They will load and fire same as .224 bullets, with MAYBE a slight difference in accuracy, and maybe no difference.

Yes, those were intended for early Hornet rifles. Another odd one is the old and obsolete 22 Jet. It was intended to use .222 bullets.
I had some of these .222 bullets to use up, and loaded them for a modern Hornet rifle. Had to remove the expander button from the sizing die for that batch so the bullet would be gripped snugly upon seating. They shot fine.
 
When the 22-250 was still a wildcat, my old man had a buddy that built one. The only .22 slugs available at the time were manufactured for Hornet use (mid to late 60's). Every Hornet bullet he tried just turned to a grey smoke 20 ft from the end of the barrel. It didn't take long for manufacturers to try to appease the blossoming hi sped .22 crowd with better constructed bullets but if your old ones were of the early Hornet era, don't be surprised if they never reach the target.
 
When the 22-250 was still a wildcat, my old man had a buddy that built one. The only .22 slugs available at the time were manufactured for Hornet use (mid to late 60's). Every Hornet bullet he tried just turned to a grey smoke 20 ft from the end of the barrel.

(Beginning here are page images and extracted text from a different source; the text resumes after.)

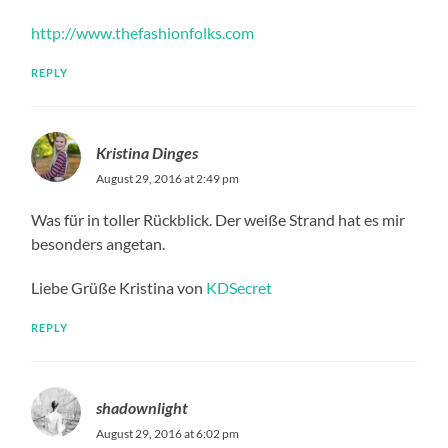
http://www.thefashionfolks.com
REPLY
Kristina Dinges
August 29, 2016 at 2:49 pm
Was für in toller Rückblick. Der weiße Strand hat es mir
besonders angetan.
Liebe Grüße Kristina von
KDSecret
REPLY
shadownlight
August 29, 2016 at 6:02 pm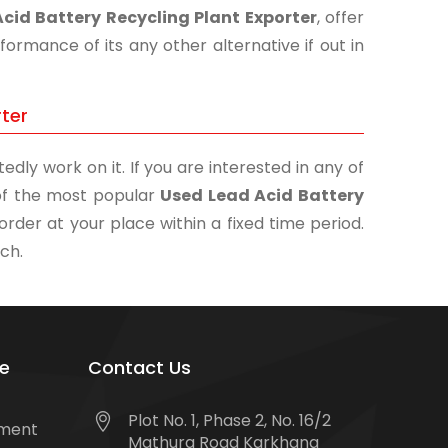
cid Battery Recycling Plant Exporter
, offer
ormance of its any other alternative if out in
rter
edly work on it. If you are interested in any of
e of the most popular
Used Lead Acid Battery
order at your place within a fixed time period.
uch.
e
Contact Us
Plot No. 1, Phase 2, No. 16/2
tment
Mathura Road Karkhana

Oh, you could still do that later on... My brother and I respectively bought 22-250 and 220 Swift rifles in the early 70's to try out the varminting thing. Shooting gophers at long range with our 30-06's was kind of fun but kind of expensive and tiring after about a hundred rounds, and Jack O'Connor said varmint rifles were the way to go. We wanted as much speed as possible of course, so we bought the little 45 grain bullets.

First trip out to the field after developing loads at 100 yards (back then never thought to try them at 300 or more, just change zero when finally shooting gophers) was interesting. I told my brother he was shooting tracers or something because I could see a smoke trail through my scope. He said "BS" so I fired a couple of shots while he watched. We were pretty young and dumb back then, but it didn't take us all that long to figure out the bullets were coming apart at those speeds as soon as they left the barrel. It was a long Sunday after the long drive home from Alberta, pulling several hundred loaded rounds with an inertia bullet puller.

After we paid more attention to the bullets we had bought simply because they were the right caliber and weight, we found out they were intended for the .22 Hornet, K-Hornet, etc. I think the bullet manufacturers mark their bullets intended for the Hornet as such now, but I'm not sure.